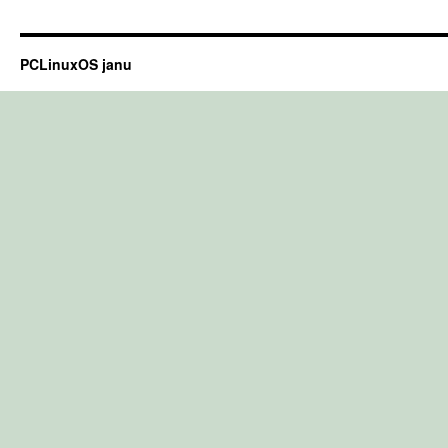
PCLinuxOS janu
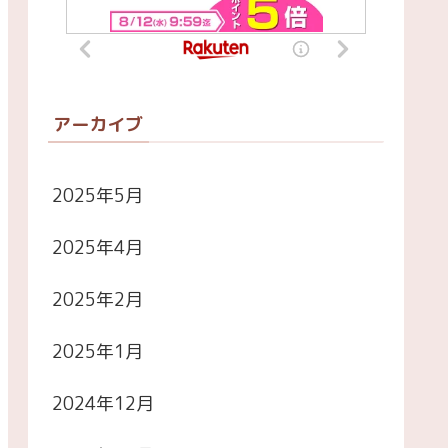
アーカイブ
2025年5月
2025年4月
2025年2月
2025年1月
2024年12月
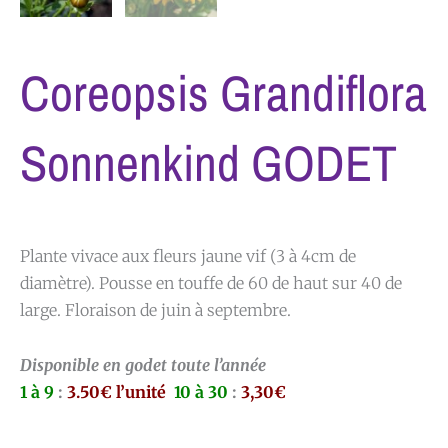
Coreopsis Grandiflora
Sonnenkind GODET
Plante vivace aux fleurs jaune vif (3 à 4cm de
diamètre). Pousse en touffe de 60 de haut sur 40 de
large. Floraison de juin à septembre.
Disponible en godet toute l’année
1 à 9
:
3.50€ l’unité
10 à 30
:
3,30€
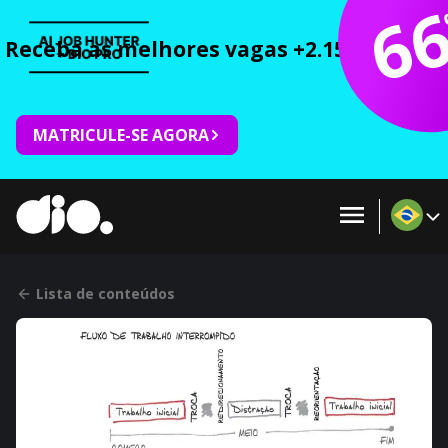
6
Receba as melhores vagas +2.150 cursos 
MATRICULE-SE AGORA
Lista de conteúdos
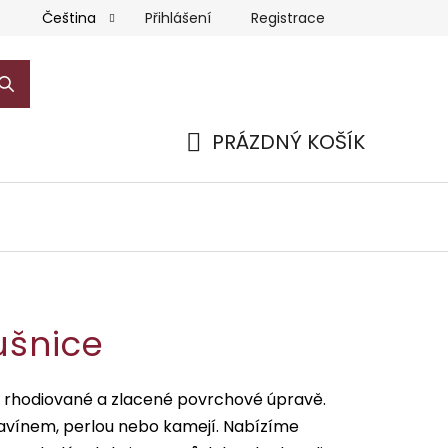
Přihlášení
Registrace
Čeština
PRÁZDNÝ KOŠÍK
NÁKUPNÍ
KOŠÍK
ušnice
 v rhodiované a zlacené povrchové úpravě.
avínem, perlou nebo kamejí. Nabízíme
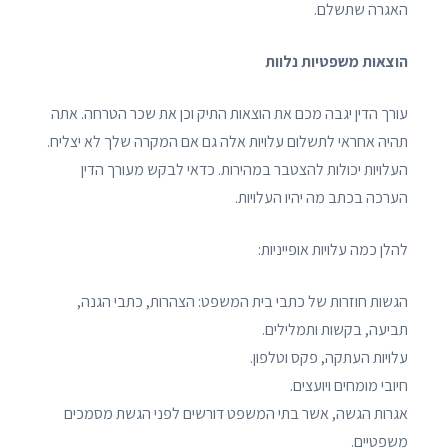
האגרה שתשלם.
הוצאות משפטיות נלוות
עורך הדין יגבה מכם את הוצאות התיק וכן את שכר הטרחה. אתה
תהיה אחראי לתשלום עלויות אלה גם אם המקרה שלך לא יצליח.
העלויות יכולות להצטבר במהירות. כדאי לבקש מעורך הדין
הערכה בכתב מה יהיו העלויות.
להלן כמה עלויות אופייניות:
הגשות חוזרות של כתבי בית המשפט: הצהרות, כתבי הגנה,
תביעה, בקשות ותמלילים.
עלויות העתקה, פקס וטלפון.
חיובי מומחים ויועצים.
אגרות הגשה, אשר בתי המשפט דורשים לפני הגשת מסמכים
משפטיים.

== == ==

Assignment: Copy out, character for character, the lines running from the one that holds "האגרה שתשלם." through the last line of the rows, with both ends included.

Problem solution:
האגרה שתשלם.
הוצאות משפטיות נלוות
עורך הדין יגבה מכם את הוצאות התיק וכן את שכר הטרחה. אתה
תהיה אחראי לתשלום עלויות אלה גם אם המקרה שלך לא יצליח.
העלויות יכולות להצטבר במהירות. כדאי לבקש מעורך הדין
הערכה בכתב מה יהיו העלויות.
להלן כמה עלויות אופייניות:
הגשות חוזרות של כתבי בית המשפט: הצהרות, כתבי הגנה,
תביעה, בקשות ותמלילים.
עלויות העתקה, פקס וטלפון.
חיובי מומחים ויועצים.
אגרות הגשה, אשר בתי המשפט דורשים לפני הגשת מסמכים
משפטיים.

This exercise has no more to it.